Pero como yo no tengo claro que eso sea así, me queda la duda cartesiana. ¿Vale la pena gastar horas en semejante ley, que nos compara a matarifes con esvástica trasmutada en una rosa con puño?. ¿No estarán buscando, como apuntó Legina, sacar el rancio catolicismo a la calle y provocar un trasvase de votos?. Es curioso que las aguas se remuevan cuando nos encontramos próximos a unas elecciones. Y entonces me digo, que las voces tienen que escucharse, que al menos se oiga nuestra indignación y que sea lo que Dios quiera.
Y llegados a este punto me asombro. No estamos ante una embestida progre, sino en la antesala de la idiocia. Consentir que una niña decida por sí misma sobre la vida y la muerte es delegar la responsabilidad y cargarla en una persona que todavía no está preparada para asumir el destino de su vida. Esto no es equiparable con ningún país, por mucho que vendan el espejo Europeo cada vez que les conviene aprobar una ley. Parece que el tema queda resuelto cuando nos comparan con el resto. Pues no, señores, no nos lo creemos. Sabemos que Zapatero ha pisado el acelerador para lo peor.

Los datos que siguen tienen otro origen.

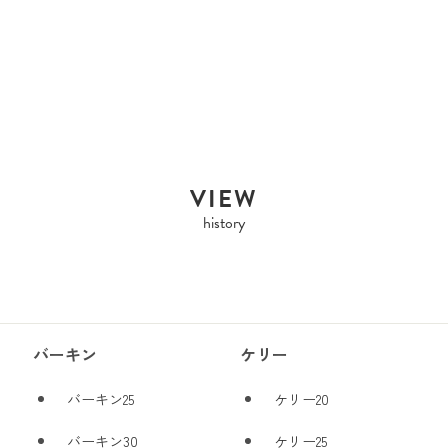
HERMES
HERMES HERMES
BIRKIN 2...
Sold Out
VIEW
history
バーキン
ケリー
バーキン25
ケリー20
バーキン30
ケリー25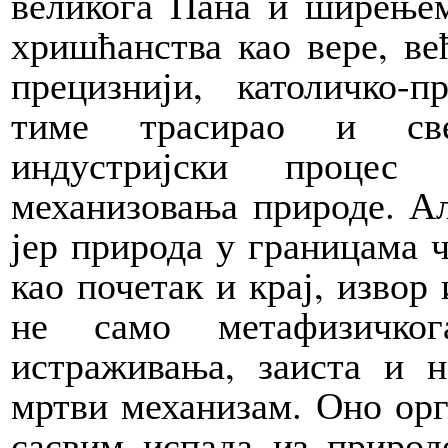
великога Пана и ши­рење
хришћанства као вере, већ
прецизнији, католичко-п
тиме трасирао и свеч
индустријски процес 
механизовања при­роде. А
јер природа у границама ч
као почетак и крај, извор
не само метафизичког
истраживања, заиста и 
мртви механизам. Оно орг
сасвим испада из природ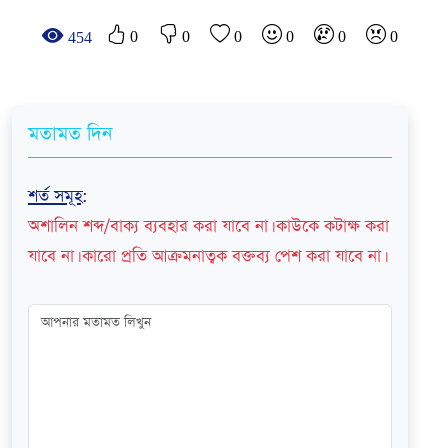
0
0
0
0
0
0
454
মতামত দিন
শর্ত সমূহ
:
অশালিন শব্দ/বাক্য ব্যবহার করা যাবে না। কাউকে কটাক্ষ করা
যাবে না। কারো প্রতি আক্রমনাত্বক বক্তব্য পেশ করা যাবে না।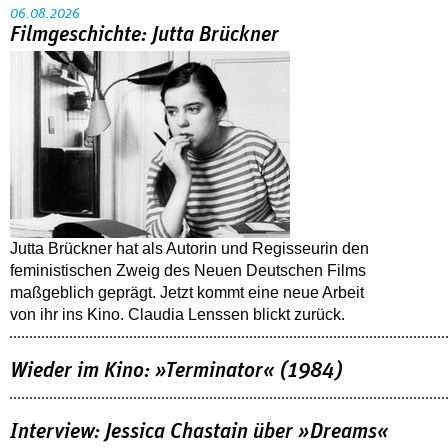
06.08.2026
Filmgeschichte: Jutta Brückner
Jutta Brückner hat als Autorin und Regisseurin den
feministischen Zweig des Neuen Deutschen Films
maßgeblich geprägt. Jetzt kommt eine neue Arbeit
von ihr ins Kino. Claudia Lenssen blickt zurück.
Wieder im Kino: »Terminator« (1984)
Interview: Jessica Chastain über »Dreams«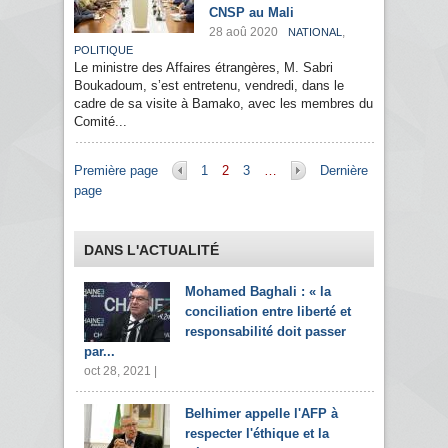
CNSP au Mali
28 aoû 2020
,
NATIONAL
POLITIQUE
Le ministre des Affaires étrangères, M. Sabri
Boukadoum, s’est entretenu, vendredi, dans le
cadre de sa visite à Bamako, avec les membres du
Comité...
Pages
Première page
1
2
3
…
Dernière
page
DANS L'ACTUALITÉ
Mohamed Baghali : « la
conciliation entre liberté et
responsabilité doit passer
par...
oct 28, 2021 |
Belhimer appelle l'AFP à
respecter l'éthique et la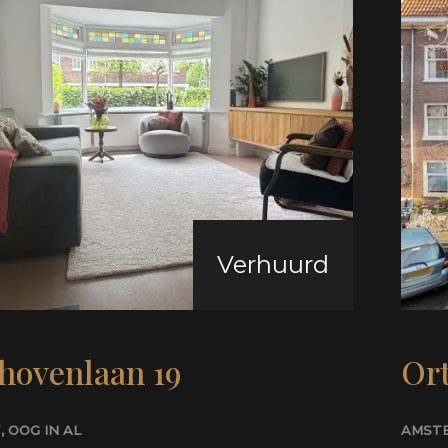
Verhuurd
hovenlaan 19
Ort
T
, OOG IN AL
AMST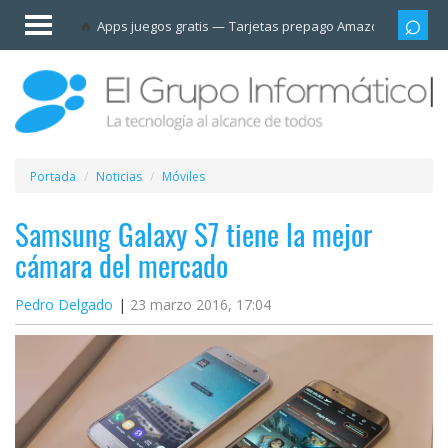
Invitado
Apps juegos gratis
Tarjetas prepago Amazon
Grupo
Iniciar
sesión /
Registrarse
Esenciales
Móviles
Portada
Noticias
Móviles
Ofertas
Samsung Galaxy S7 tiene la mejor
cámara del mercado
Apps
Pedro Delgado
23 marzo 2016, 17:04
Redes
sociales
Plataformas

¿Qué debemos hacer las personas decentes?. En principio asociarnos y denunciar, y no parar hasta conseguir desenmascarar la ruina moral a la que están llevando a esta sociedad. Hay que levantar el freno de mano. Los jóvenes hoy están siendo manipulados por una sociedad hedonista que les hace confundir la libertad con la falta de responsabilidad. Eso no es educar para la ciudadanía sino para el aplauso cómodo de una franja electoral.

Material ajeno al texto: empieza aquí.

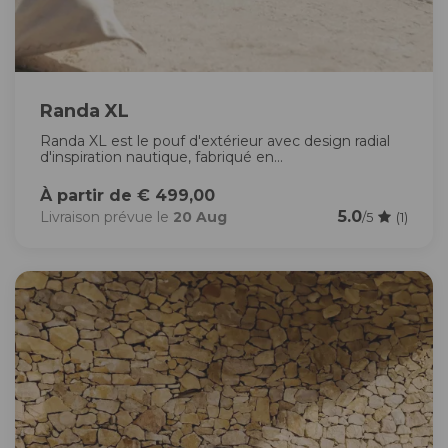
Randa XL
Randa XL est le pouf d'extérieur avec design radial
d'inspiration nautique, fabriqué en...
À partir de € 499,00
5.0
Livraison prévue le
20 Aug
/5
(1)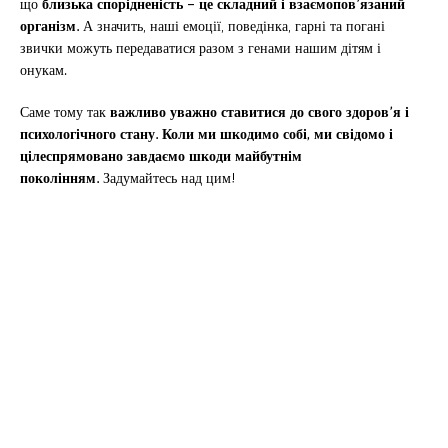
що
близька спорідненість – це складний і взаємопов’язаний
організм.
А значить, наші емоції, поведінка, гарні та погані
звички можуть передаватися разом з генами нашим дітям і
онукам.
Саме тому так
важливо уважно ставитися до свого здоров’я і
психологічного стану. Коли ми шкодимо собі, ми свідомо і
цілеспрямовано завдаємо шкоди майбутнім
поколінням.
Задумайтесь над цим!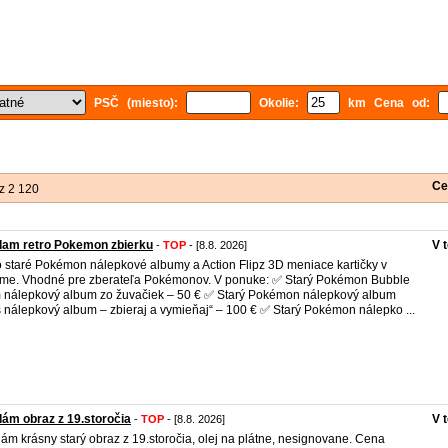
PSČ (miesto):
Okolie:
km Cena od:
Ce
z 2 120
dam retro Pokemon zbierku
V 
-
TOP
- [8.8. 2026]
o staré Pokémon nálepkové albumy a Action Flipz 3D meniace kartičky v
me. Vhodné pre zberateľa Pokémonov. V ponuke: ✅ Starý Pokémon Bubble
nálepkový album zo žuvačiek – 50 € ✅ Starý Pokémon nálepkový album
 nálepkový album – zbieraj a vymieňaj“ – 100 € ✅ Starý Pokémon nálepko ...
ám obraz z 19.storočia
V 
-
TOP
- [8.8. 2026]
ám krásny starý obraz z 19.storočia, olej na plátne, nesignovane. Cena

Insisto, es una vergüenza que sean las propias mujeres las que han abierto la espita de esta bomba de relojería social. Nos han dejado sin protección a la familia ni jurídica, ni social, y dejan que las píldoras del día después se consuman sin receta con perfecto conocimiento de que su mal uso provoca enfermedades. ¡Les da igual!. Señores, ¿cómo quieren que los jóvenes respeten las señales, si ustedes les rebajan la responsabilidad a precio de saldo?.

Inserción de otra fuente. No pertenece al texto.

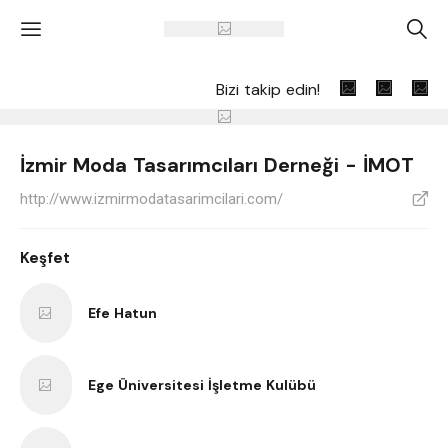
'
A
Bizi takip edin!
İzmir Moda Tasarımcıları Derneği - İMOT
http://www.izmirmodatasarimcilari.com/
V
Keşfet
Efe Hatun
Ege Üniversitesi İşletme Kulübü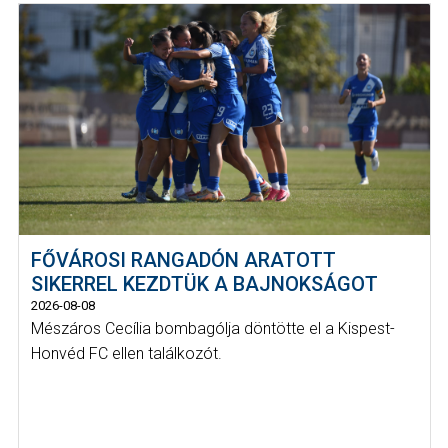
FŐVÁROSI RANGADÓN ARATOTT
SIKERREL KEZDTÜK A BAJNOKSÁGOT
2026-08-08
Mészáros Cecília bombagólja döntötte el a Kispest-
Honvéd FC ellen találkozót.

Pues nada ya lo saben, Bibiana A-ido, y a su vuelta no sabemos que otra tontería se le puede ocurrir. Ha concedido a las mujeres libertad para convertirse en... ¡ahórrenme la expresión!. No será raro que estas medidas provoquen más violencia de género, pero con cuatro frases de postín seguirán camelando a la clientela. ¡Lástima de país!. Pensar que esta señora juega a llamarse feminista produce ganas de pedirle el cambio de género.